Vv. 1-8. Quando existem diferenças entre familiares, devem ser considerados como os mais sábios e os melhores os que estão mais dispostos a perdoar e esquecer, e mostram-se mais dispostos a ceder em favor da paz. Nos meios que Sansão empregou podemos observar o poder de Deus para supri-los e fazê-los triunfar, a fim de mortificar o orgulho e castigar a maldade dos filisteus. Estes ameaçaram a esposa de Sansão ao dizer que queimariam a ela e a casa de seus pais. Para salvar-se e prestar um serviço aos seus compatriotas, ela traiu o seu marido; e sobreveio-lhe o que ela temia e procurou evitar! Ela e a casa de seu pai foram queimadas por seus compatriotas aos quais acreditou prestar um serviço com o mal que fez a seu esposo. o dano do qual procuramos escapar por práticas ilícitas volta-se contra nós mesmos.

Vv. 9-17. O pecado deprime os homens e oculta de seus olhos as coisas que pertencem à sua paz. os israelitas culparam Sansão pelo que fizera contra os filisteus, como se ele houvesse feito um grande dano. Da mesma maneira, o nosso Senhor Jesus fez muitas obras boas, e por causa delas os judeus estavam dispostos a apedrejá-lo.
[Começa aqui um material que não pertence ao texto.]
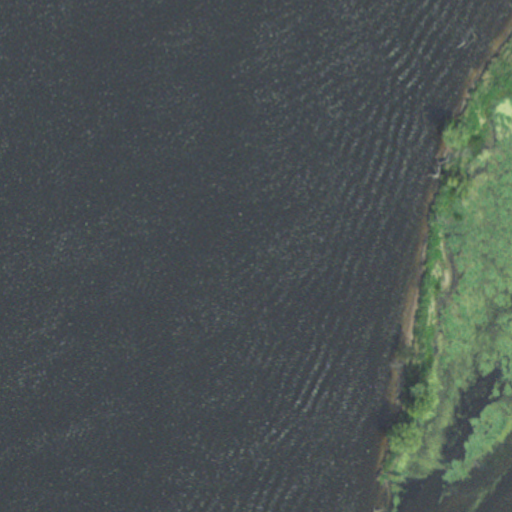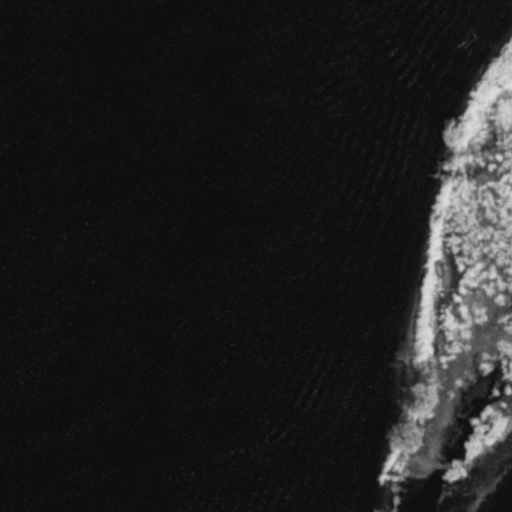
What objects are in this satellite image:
river: (4, 19)
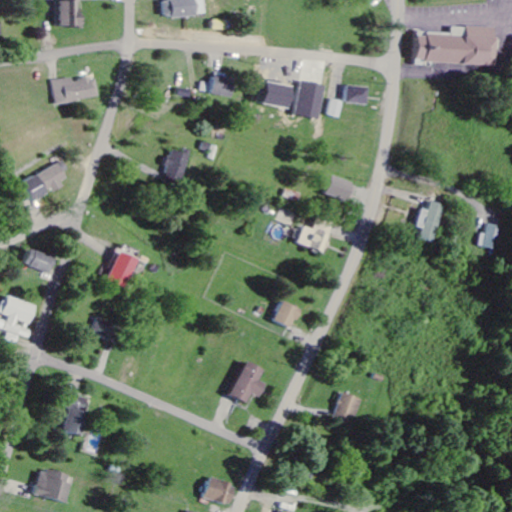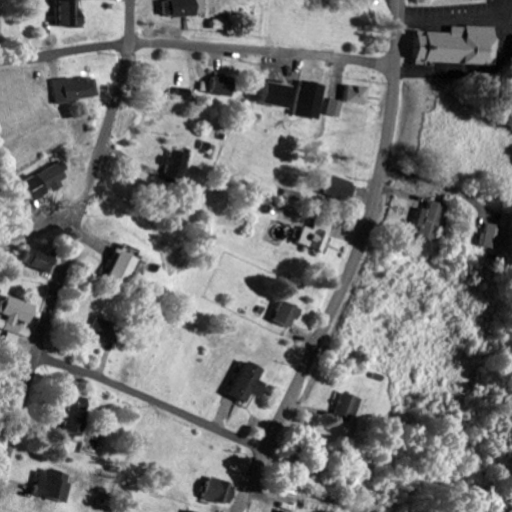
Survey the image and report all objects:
building: (185, 8)
building: (72, 14)
building: (222, 25)
building: (1, 31)
building: (461, 47)
road: (265, 51)
road: (65, 52)
building: (222, 86)
building: (73, 90)
building: (361, 95)
building: (339, 108)
building: (177, 165)
building: (48, 182)
building: (343, 189)
building: (430, 222)
road: (38, 234)
building: (490, 237)
building: (316, 239)
road: (69, 247)
building: (41, 262)
road: (354, 266)
building: (122, 269)
building: (289, 316)
building: (18, 317)
building: (108, 331)
building: (250, 384)
road: (120, 385)
building: (346, 409)
building: (77, 423)
building: (56, 486)
building: (221, 492)
building: (279, 511)
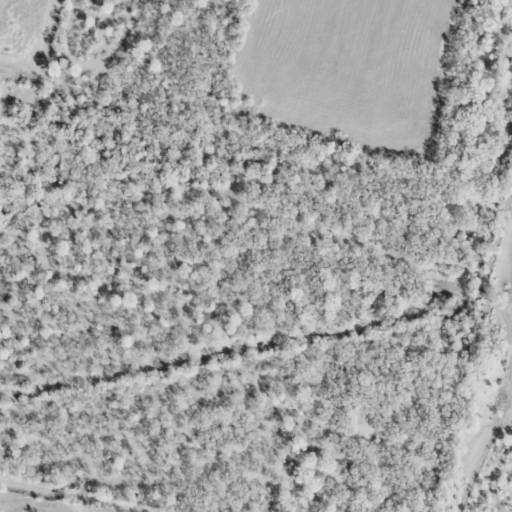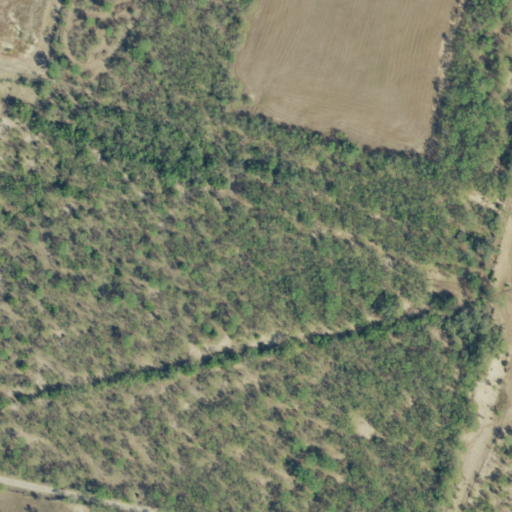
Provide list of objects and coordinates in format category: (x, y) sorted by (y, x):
road: (67, 495)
Quando o Espírito do Senhor desceu sobre Sansão, suas cordas se soltaram: onde está o Espírito do Senhor há liberdade, e os que têm sido assim libertos são realmente livres. Deste modo, Cristo triunfou sobre as potestades das trevas que clamavam contra Ele, como se o tivessem em seu poder. Sansão causou muita destruição entre os filisteus. Tomar uma queixada de jumento para isso era fazer maravilhas com as coisas néscias deste mundo, para que a excelência do poder seja de Deus, e não do homem. Esta vitória não foi alcançada por causa da arma, nem pelo poder do braço, mas pelo Espírito Santo que moveu a arma através do braço. Podemos fazer tudo através do que nos fortalece, observe um pobre cristão capacitado para vencer uma tentação, e aqui um filisteu vencido por uma miserável queixada.